For six months she’d had a gorgeous, brawny, sexy Australian bodyguard who pretended to be her right-hand man. Together they had navigated the underworld of criminal activity on the continent, all in a crazy attempt to draw out the woman who had kidnapped Theo Taggart. Dr. Hope McDonald hadn’t stopped with Theo. She’d kidnapped several other men and ruined their lives, health, and destroyed their memories.
She was going to hold on to the memory of her glorious Aussie never-quite-a-lover.
The door opened suddenly and a shadow filled the space. Six foot seven. Two hundred seventy pounds of pure muscle. Brody Carter. He stopped as though allowing for his eyes to adjust. It was inky midnight outside, and her camp was far from town. He would have walked in the darkness from his Jeep to the cabin.

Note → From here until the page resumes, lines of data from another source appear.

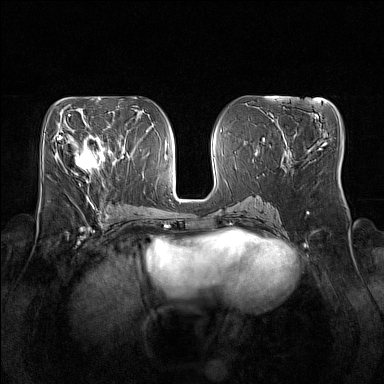
Breast MRI (dynamic contrast-enhanced), one axial slice; position 73 of 160 along the scan axis; dynamic contrast-enhanced series, time point 2 of 7 at this slice position (early post-contrast); 1.5 T; TE 1.8 ms, TR 5 ms; 1 mm slice thickness; 384 × 384 image matrix. Female patient.
Outlined on this slice (semi-automatic segmentation, software-assisted and operator-edited):
- enhancing-tissue mask used for the functional tumour volume (all voxels passing the contrast-enhancement thresholds inside the analysis volume; usually the tumour): bounding box <68,134,104,172> (left, top, right, bottom; pixels)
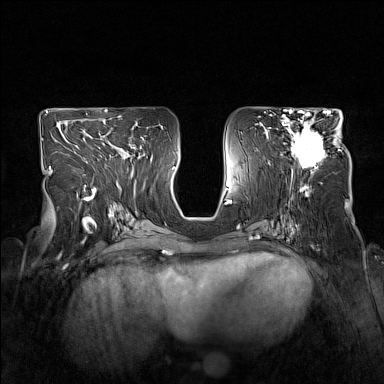
Breast MRI (dynamic contrast-enhanced), one axial slice; position 80 of 160 along the scan axis; dynamic contrast-enhanced series, time point 2 of 7 at this slice position (early post-contrast); 1.5 T; TE 1.8 ms, TR 5 ms; 1 mm slice thickness; 384 × 384 image matrix, field of view 330 × 330 mm. Female patient.
Structures marked on this image (semi-automatically segmented with operator editing):
- enhancing-tissue mask used for the functional tumour volume (all voxels passing the contrast-enhancement thresholds inside the analysis volume; usually the tumour): box from (x=282, y=114) to (x=340, y=170) px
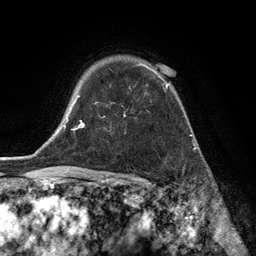
Breast MRI (dynamic contrast-enhanced), one axial slice. Slice 97 of 134 in the series (ordered by position). Cropped to one breast. Dynamic contrast-enhanced series, time point 2 of 6 at this slice position (early post-contrast). 3 T. TE 2.8 ms, TR 7.3 ms. 1.2 mm slice thickness. 256 × 256 image matrix, field of view 180 × 180 mm. Female patient.
Annotated regions visible in this slice (semi-automatically segmented with operator editing):
- enhancing-tissue mask used for the functional tumour volume (all voxels passing the contrast-enhancement thresholds inside the analysis volume; usually the tumour): box from (x=95, y=63) to (x=169, y=117) px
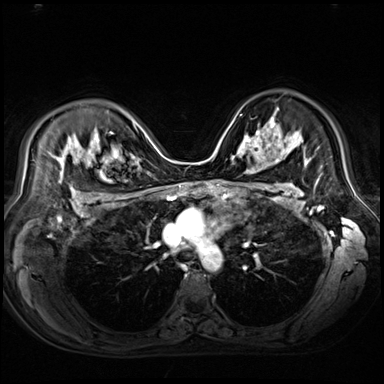
Breast MRI (dynamic contrast-enhanced), one axial slice; position 48 of 80 along the scan axis; dynamic contrast-enhanced series, time point 2 of 9 at this slice position (early post-contrast); 3 T; TE 1.4 ms, TR 4.3 ms; 2.5 mm slice thickness; 384 × 384 image matrix, field of view 360 × 360 mm. Female patient.
Structures marked on this image (semi-automatically segmented with operator editing):
- enhancing-tissue mask used for the functional tumour volume (all voxels passing the contrast-enhancement thresholds inside the analysis volume; usually the tumour): bounding box <243,123,271,154> (left, top, right, bottom; pixels)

“Steph? Luv, what are you doing here?” He stepped inside. “Is something wrong? Something happen at the clinic?”
Oh, god, he was here. What the hell was she doing? He was stunningly gorgeous and she was the shy girl who always sat at the back of the room and hoped no one noticed her.
Except she hadn’t always been that girl. Once she’d been the girl who answered all the questions, the girl most likely to succeed.
And then she’d taken her eyes off the road, and in a flash of blinding light and crushed metal, that girl had died.
She stood up. There was a reason she didn’t get dressed in lace and silk and try to seduce men. She wasn’t that girl and she never would be again. Now she was the girl who repented, the girl who tried to save the world because once she’d destroyed it utterly.
Did she have to stop the rest of her damn life forever because she’d made a mistake? Could she not have one night of respite? One night where she got the guy?
Deep down she knew she wasn’t thinking about just one night. Deep down she knew she was crazy about Brody Carter and this was her play.
“Steph, why the hell are you dressed like that?” The question came out of his mouth on a breathless huff, as though he’d just figured out she was half naked in his bedroom. “You shouldn’t be here.”
But the words were said softly, not with any force of will and not with the abject horror she’d been worried about. He hadn’t moved away. He’d walked into the room, his big body taking up so much space she could practically feel the heat rolling off him. He’d closed the door and now it was just the two of them.
“I want to be here.” There was no place on earth she would rather be. She’d dreamed about being right here since the moment Liam O’Donnell had introduced her to him. He’d brought Brody with him and they’d sat in a café in Freetown, discussing the mission ahead. She’d known it would be dangerous, but all she’d been able to think about was how amazing the man across the table was.
Over the months he’d become her friend, her protector, her pretend lover, but every single time she thought he would take their ruse into reality, he would turn away.
She couldn’t let him turn away tonight. It was her last chance. She could let it slip away or she could reach out for it and have at least one sweet memory.